Since the initial supernova of Federal Reserve and Treasury pandemic support for financial markets occurred last April, we have argued that this description-beggaring liquidity explosion was the single most important phenomenon for market participants to see and understand. Correct views and analysis of economic recovery trends and market theme and sector rotations have been important, but merely secondary to this overwhelming tide lifting most boats, if not all equally.
The Liquidity Peak Has Passed
Last week’s Fed meeting shone a light on the reality that this liquidity tsunami’s peak may already have passed. An understanding of this passing peak had already been percolating through markets as a rolling correction unfolded, challenging sector after sector as the broad U.S. index has chewed sideways during May and June. The truth is that the Fed’s “hawkish” tone (as “hawkish” as a tone could be said to be while massive central bank asset purchases are still ongoing) makes sense given the backdrop of rising inflation expectations and continued strong economic growth indicators in the U.S.
This was not a “taper tantrum” à la 2013; the market response was much more moderate, though of course, the communication was more mild than Ben Bernanke’s 2013 surprise, suggesting possible rate rises two years out — and merely indicating the beginning of discussions to slow the Fed’s $120 billion per month of asset purchases. (Bernanke’s comments in June, 2013 preceded the start of tapering by just six months.)
Even that two-year timeline is of course not a done deal; New York Fed president John Williams said in an interview shortly after the FOMC meeting that in the Fed’s view, the country remains far from the “substantial further [economic] progress” that would be needed to set the stage for an actual taper.
With all that said, however, there is an important sense in which the taper already began in the first quarter.

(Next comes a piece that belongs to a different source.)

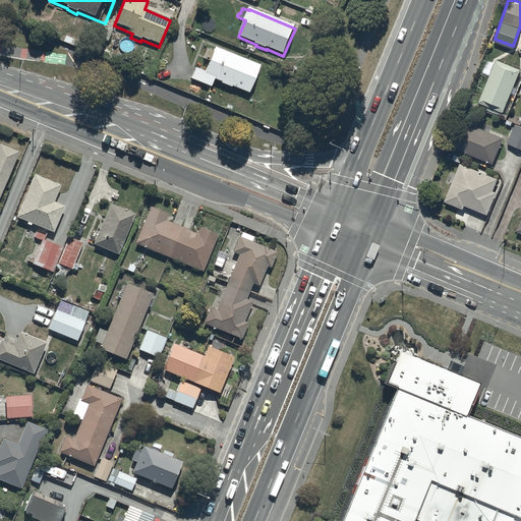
[(194,71),(189,81),(213,91),(215,85),(213,84),(214,82),(220,85),(231,91),(231,90),(249,97),(259,69),(214,51),(213,55),(206,52),(203,61),(209,64),(205,75),(194,71)]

The Fed may not be withdrawing liquidity from the system, but the rate at which liquidity is increasing (that is, the “second derivative” of liquidity growth) has declined sharply.
Growth In Money Supply Measures Is Slowing, and That Will Challenge Stocks
The bottom chart below shows the growth rate of the monetary base (M1); the top chart shows the appreciation of higher-risk/higher-growth/higher-multiple stocks during the same time period:
Also significant is the deceleration in the growth of the broader M2 money supply measure, both in the United States and globally. M2 growth has begun to decelerate, but remains sharply elevated compared to history. A difficult, volatile, or choppy period for markets is likely to prevail as M2 growth continues to slow to a level closer to its pre-pandemic norm.
Further, as M2 declines, excess liquidity is increasingly taken up by efforts to ramp industrial production in response to the recovery of demand:
Rates of Improvement In Economic Data Will Slow
In April, we observed that many economic variables would be hitting year-over-year highs or lows as we lapped the initial pandemic shocks. The same analysis we applied above to money supply growth also applies to many economic variables: GDP growth, purchasing manager sentiment surveys, employment growth, consumer sentiment, earnings revisions, and the like. That is, while we believe they will continue to improve, the pace at which they are improving — the “second derivative” — will slow.
That slowing pace of improvement spells a challenge for the most recent rally beneficiaries, the cyclicals. Cyclical stocks tend to perform well relative to the market as a whole when the paceof data improvement is increasing, and correspondingly, they tend to underperform the market as a whole when that pace is decreasing, even if the data are still improving in absolute terms. This is the point at which market participants begin to price in the peak of improving data.
Investment implications: We think that with the passage of the liquidity peak, well before any explicit tapering occurs, markets are beginning to price in relative tightening, i.e., the deceleration of the growth of base and broad money and its availability to the financial system to bid up asset prices. The same effect will occur with economic data points which, while they continue to show sequential improvement, will see the pace of that improvement slowing. All in all, this environment will be less easy than that of the twelve months following the pandemic crash, and investors will have to be more selective and search for greater quality — that is, identifying companies with greater stability and growth of earnings and dividends — whatever their sector or theme of interest.